The economy brushed off the effects of the Asia crisis and the General Motors strike in July as orders for new durable manufactured goods rose a surprising 2.4 percent to $187.5 billion, the Commerce Department reported Wednesday. It was the biggest gain since November.
Most economists expected orders to fall about 0.2 percent due to the now-concluded strike against General Motors and the ongoing Asian economic crisis.
The bond market largely ignored the report, despite its surprising strength. The yield of the 30-year Treasury fell to 5.417 percent in morning trading.

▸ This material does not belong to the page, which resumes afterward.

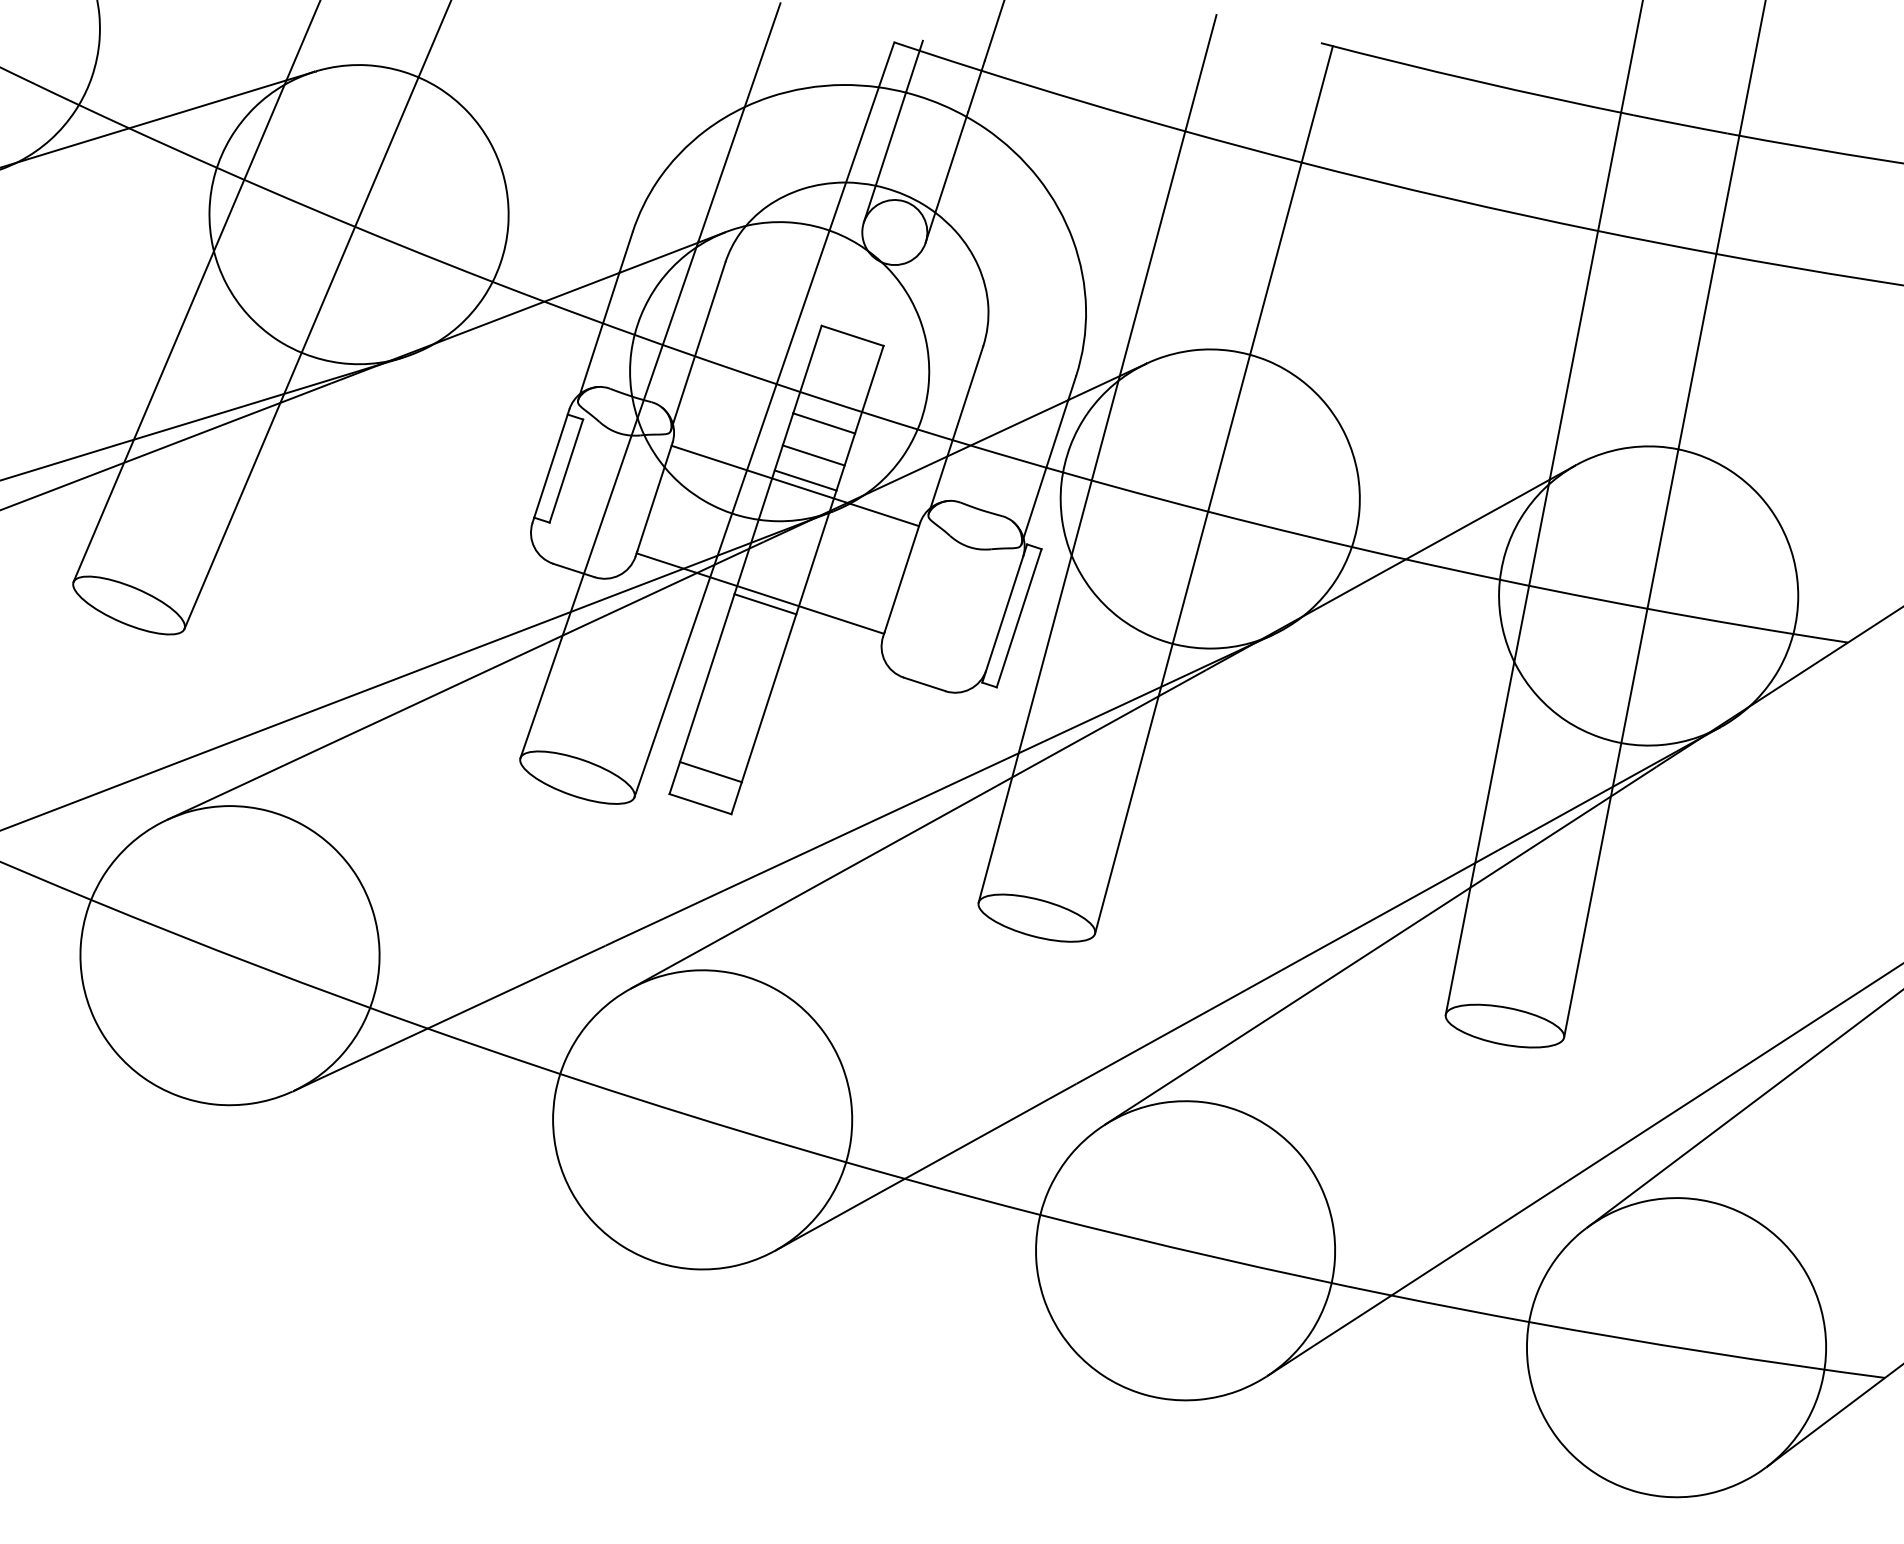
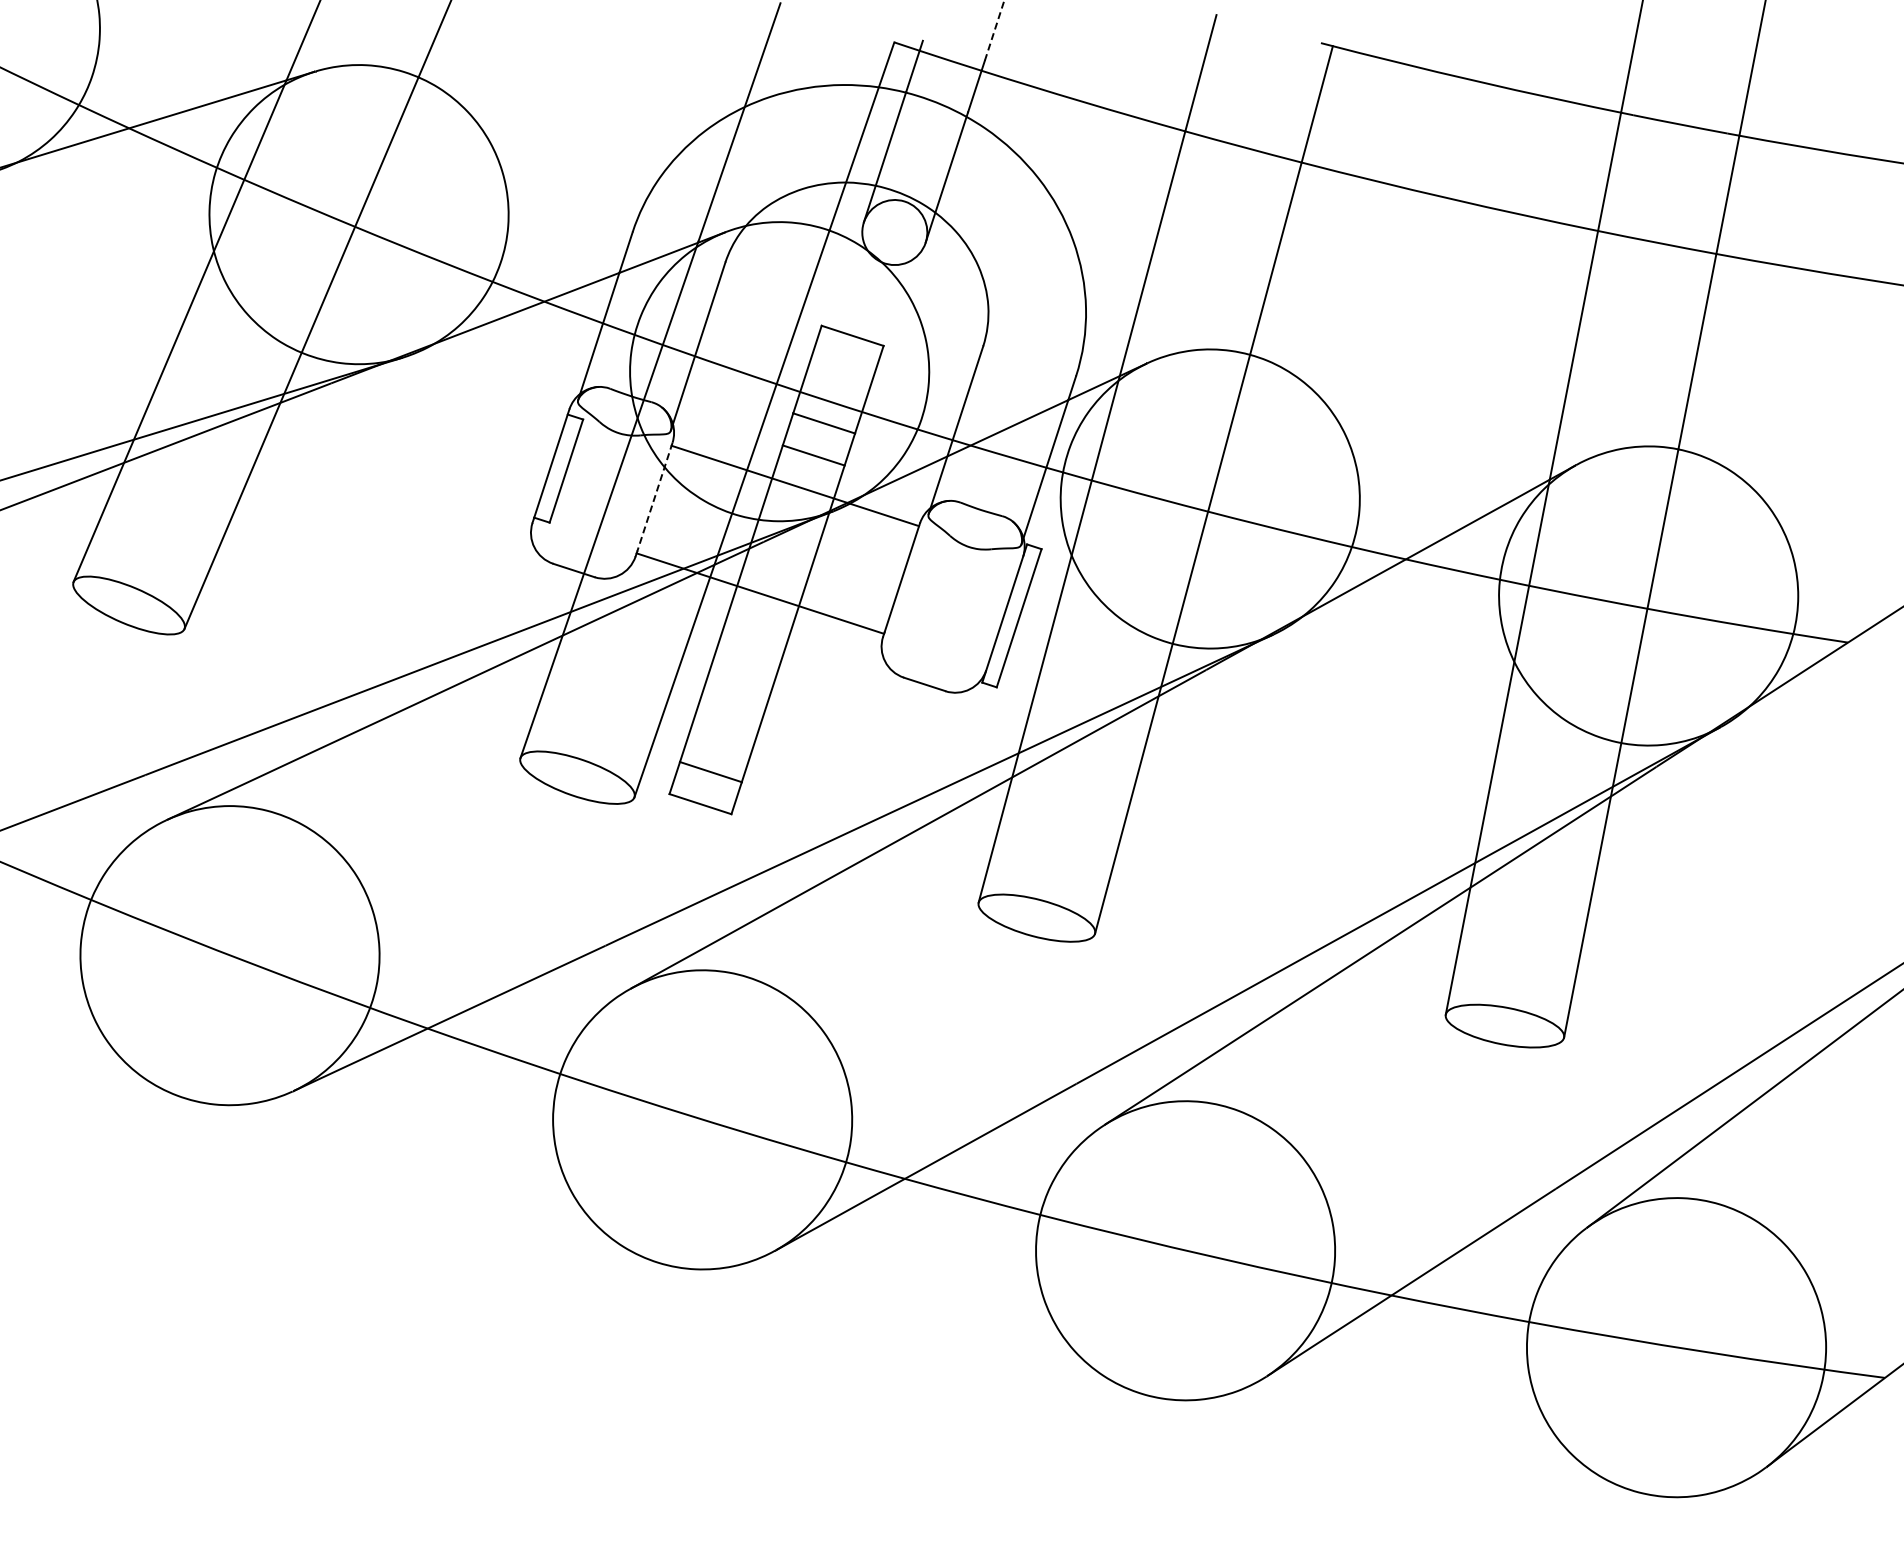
line at (994, 30): solid -> dashed
line at (805, 480): present -> none
line at (654, 497): solid -> dashed
line at (765, 604): present -> none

Orders for autos and auto parts did fall in July, but the decline was more than made up for by a big gain in orders for aircraft. Transportation orders rose 0.3 percent to $39.5 billion, the first gain since April. Excluding transportation orders, orders for durable goods rose 3 percent to $148 billion, the biggest rise since August 1997.
The report shows a resilient manufacturing sector, which has been buffeted by weak orders from Asia and increased competition globally. "The manufacturing sector is still moving forward," said Cynthia Latta, economist at DRI/McGraw Hill.
"We're pretty fortunate. We're feeling the impact of Asia, but the domestic economy is so strong."
Once again, American consumers were the big buyers; orders to the nondefense, non-aircraft capital goods industries (which serves as a proxy for business investment) fell 1.5 percent.
"The consumer sector is going gang-busters," Latta said.
Shipments of durable goods, an indicator of current activity, fell 0.2 percent to $186.2 billion in July, behind a 2.4 percent drop in transportation shipments. Unfilled orders for durable goods, an indicator of future production, rose 0.3 percent to $506.2 billion.
Durable goods are items, such as autos, airplanes, computers and refrigerators, that are designed to last at least three years. Economists track orders for durables carefully because they are highly correlated with the business cycle.
The biggest gain in orders in July came from electronic and electrical equipment, which rose 12 percent to $33.8 billion. Orders for industrial machinery (which includes computers and semiconductors) rose 2 percent to $37.6 billion. Orders for primary metals dropped 0.2 percent to $14.4 billion, the third decline in a row.
Defense orders dropped 0.1 percent to $5.6 billion. Orders excluding defense rose 2.5 percent to $181.9 billion.